The Supreme Court concluded that, as matters stand, the evidence establishes substantial grounds for believing that there is a real risk that asylum claims will not be determined properly, and that asylum seekers will in consequence be at risk of being returned directly or indirectly to their country of origin. In that event, genuine refugees will face a real risk of ill-treatment in circumstances where they should not have been returned at all. (para. 105). The Court accepted the Secretary of States’ submission that the capacity of the Rwandan system (in the sense of its ability to can and will be built up- the structural changes and capacity-building needed to eliminate the risk of refoulement may be delivered in the future, but they were not shown to be in place at the time when the lawfulness of the policy had to be considered in these proceedings (para. 105).

The relationship between the judiciary and the executive - the rule of law

A key question underpinning the Rwanda litigation in all instances from the Divisional to the Supreme Court has been the extent to which the judiciary is under the duty to scrutinise executive decisions and assessments which have human rights implications- in the present case the assessment by the UK government that Rwanda is a safe third country. This question is fundamentally a rule of law question, testing the extent to which the executive is bound by the rule of law. The Court of Appeal overturned the approach by the Divisional Court, by finding that the Divisional Court did not apply the correct scrutiny test by being essentially deferential to the executive’s assessment – with the Divisional Court seemingly seeing its function as reviewing the Secretary of State’s assessment and deciding whether it was a tenable view, rather than making its own assessment of the grounds for apprehending a risk of refoulement in the light of the evidence as a whole (para. 39). The Supreme Court did not address this issue directly, but still held that it was satisfied that the Court of Appeal was entitled in any event to interfere with the Divisional Court’s conclusion and to consider the question for itself (para. 41).

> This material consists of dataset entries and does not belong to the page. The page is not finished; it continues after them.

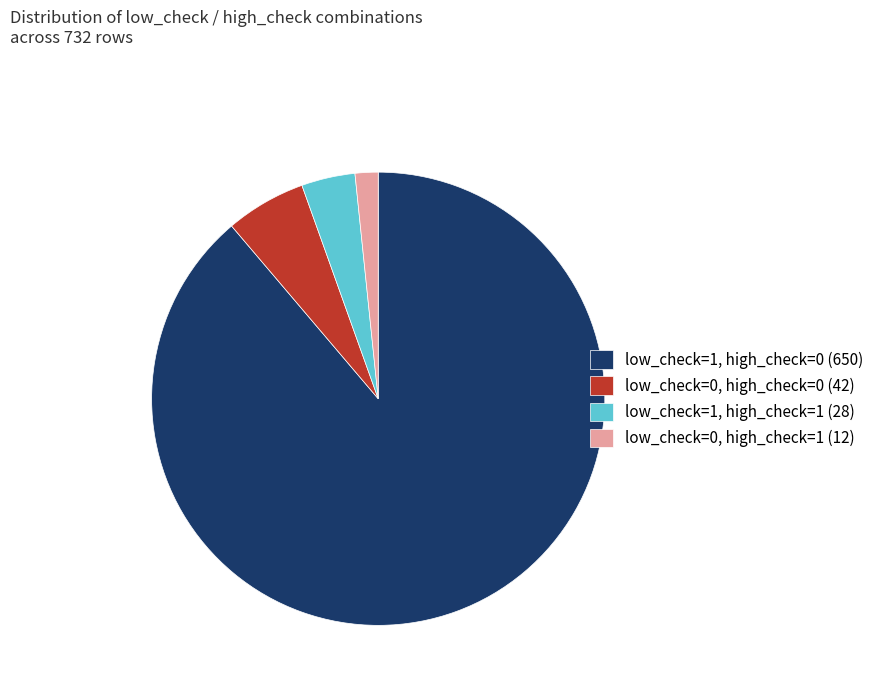

Rank the categories by value from lowest to highest.

low_check=0, high_check=1, low_check=1, high_check=1, low_check=0, high_check=0, low_check=1, high_check=0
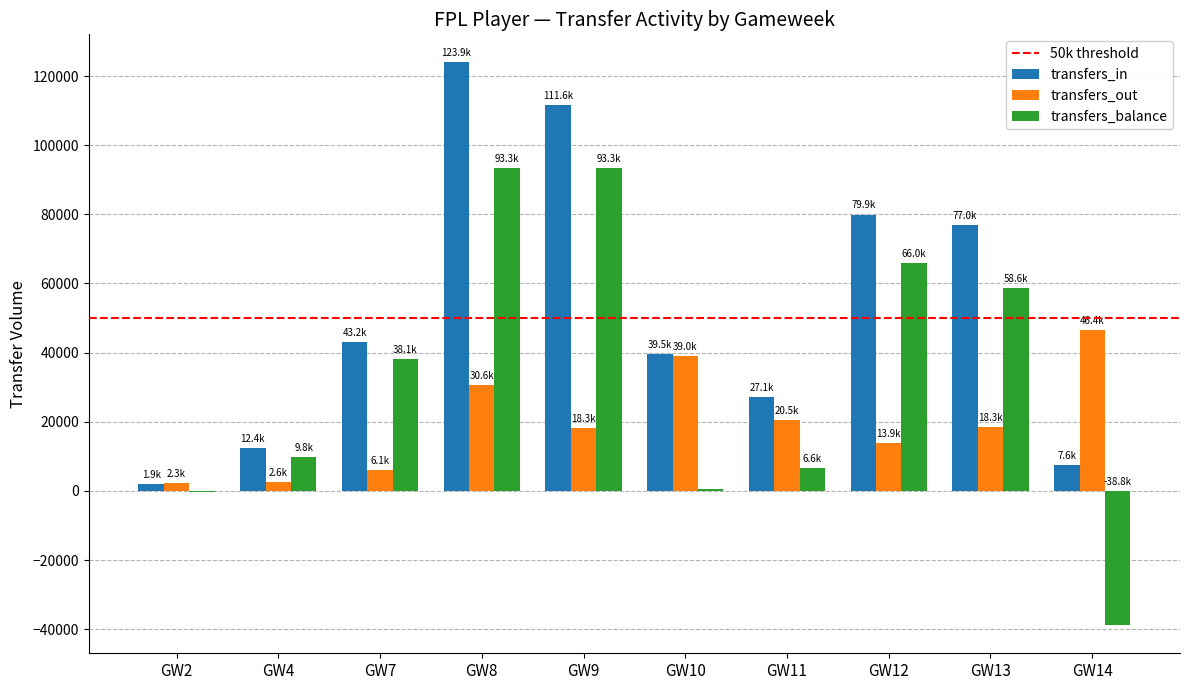

What is the sum of all transfers_in values?

523980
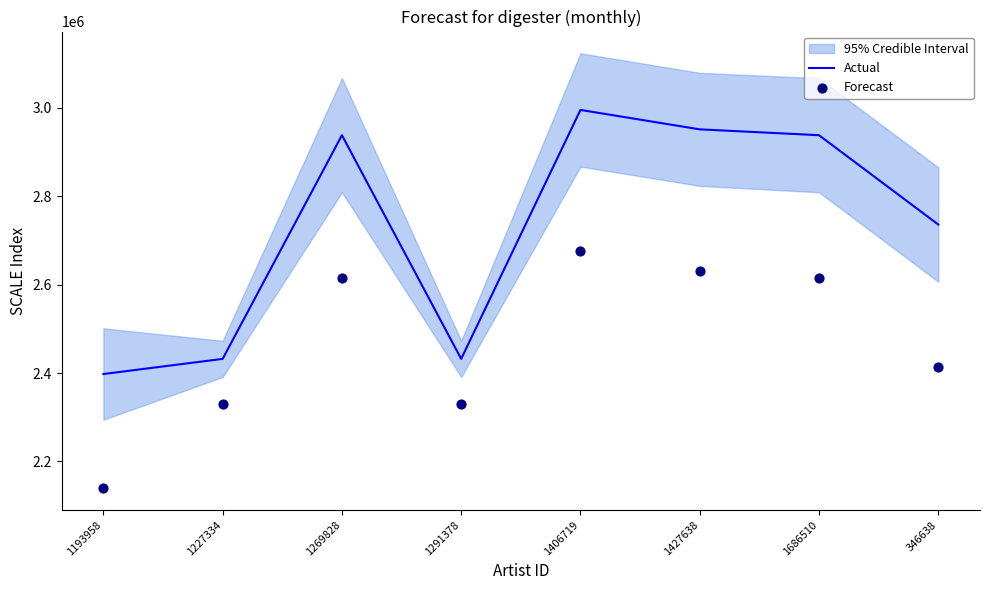

Is it true that Actual equals 3601372 at 1193958?

False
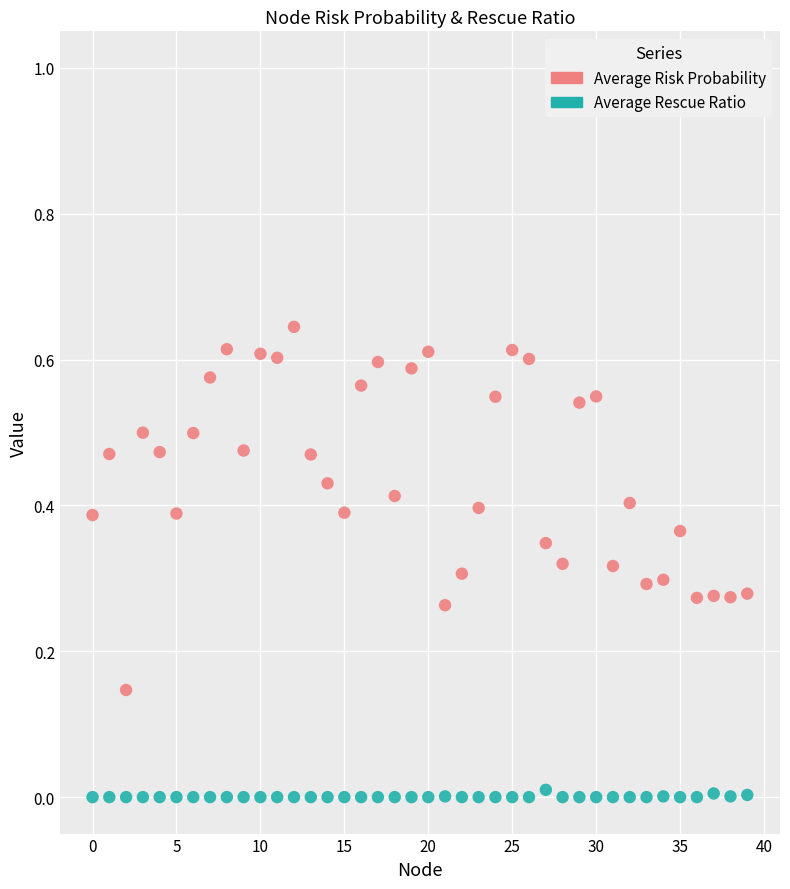

Which series has the widest spread of Y values?

Average Risk Probability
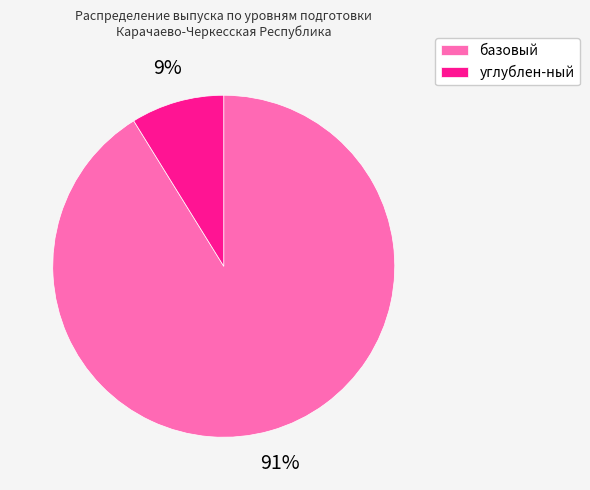

How many slices are in this pie chart?

2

The Supreme Court held that the Divisional Court’s approach to rely primarily on the government’s assessment of Rwanda as a safe third country on the basis of assurances was mistaken (paras 51-52). The court has to make its own assessment of whether there are substantial grounds for believing that there is a real risk of refoulement. It is not required to accept the government’s evaluation of assurances unless there is compelling evidence to the contrary (para. 52). The government is not necessarily the only or the most reliable source of evidence about matters which may affect the risk of refoulement (para. 55). The Court did not accept the government’s suggestion, that assessing the value of assurances given by another country, in the present context, is analogous to assessing whether a particular course of action is in the interests of national security (para. 56). The Court further placed particular weight on the assessment made by UNHCR, both due to its institutional position and due to its expertise (paras 64-66) and noted the particular weight given to UNCHR evidence by the Strasbourg Court (para.67).

The Supreme Court’s finding is extremely important for upholding the rule of law. It sets executive action within the parameters of meaningful, independent, evidence- based judicial review focusing on the protection of human rights on the ground. The government’s reaction to the Supreme Court ruling, and proposals to pass emergency legislation designating Rwanda as a safe third country, blatantly disregard both the substance and the spirit of the Supreme Court’s ruling. The passage of emergency legislation in those terms is a challenge to the rule of law in ignoring the key findings at the heart of the Supreme Court’s ruling. The judiciary may be called to intervene again.